_Aim_
Reproduce every line of the data below word for word, changing nothing.

++++ Data supplied ++++

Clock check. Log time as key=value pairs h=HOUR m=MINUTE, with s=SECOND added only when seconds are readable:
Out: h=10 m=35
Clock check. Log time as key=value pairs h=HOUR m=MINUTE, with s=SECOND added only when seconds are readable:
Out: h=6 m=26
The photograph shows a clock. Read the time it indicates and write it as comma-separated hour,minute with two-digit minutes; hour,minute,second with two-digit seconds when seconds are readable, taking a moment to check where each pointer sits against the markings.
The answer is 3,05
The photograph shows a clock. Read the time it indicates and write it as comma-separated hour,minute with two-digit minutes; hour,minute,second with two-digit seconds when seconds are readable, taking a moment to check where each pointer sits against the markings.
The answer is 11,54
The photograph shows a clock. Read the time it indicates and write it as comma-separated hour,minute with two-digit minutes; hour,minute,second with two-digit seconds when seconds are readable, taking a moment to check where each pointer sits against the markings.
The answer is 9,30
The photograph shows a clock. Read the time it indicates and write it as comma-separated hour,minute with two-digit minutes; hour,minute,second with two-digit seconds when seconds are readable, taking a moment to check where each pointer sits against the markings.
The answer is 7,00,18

++++

_Exercise result_
Clock check. Log time as key=value pairs h=HOUR m=MINUTE, with s=SECOND added only when seconds are readable:
Out: h=10 m=35
Clock check. Log time as key=value pairs h=HOUR m=MINUTE, with s=SECOND added only when seconds are readable:
Out: h=6 m=26
The photograph shows a clock. Read the time it indicates and write it as comma-separated hour,minute with two-digit minutes; hour,minute,second with two-digit seconds when seconds are readable, taking a moment to check where each pointer sits against the markings.
The answer is 3,05
The photograph shows a clock. Read the time it indicates and write it as comma-separated hour,minute with two-digit minutes; hour,minute,second with two-digit seconds when seconds are readable, taking a moment to check where each pointer sits against the markings.
The answer is 11,54
The photograph shows a clock. Read the time it indicates and write it as comma-separated hour,minute with two-digit minutes; hour,minute,second with two-digit seconds when seconds are readable, taking a moment to check where each pointer sits against the markings.
The answer is 9,30
The photograph shows a clock. Read the time it indicates and write it as comma-separated hour,minute with two-digit minutes; hour,minute,second with two-digit seconds when seconds are readable, taking a moment to check where each pointer sits against the markings.
The answer is 7,00,18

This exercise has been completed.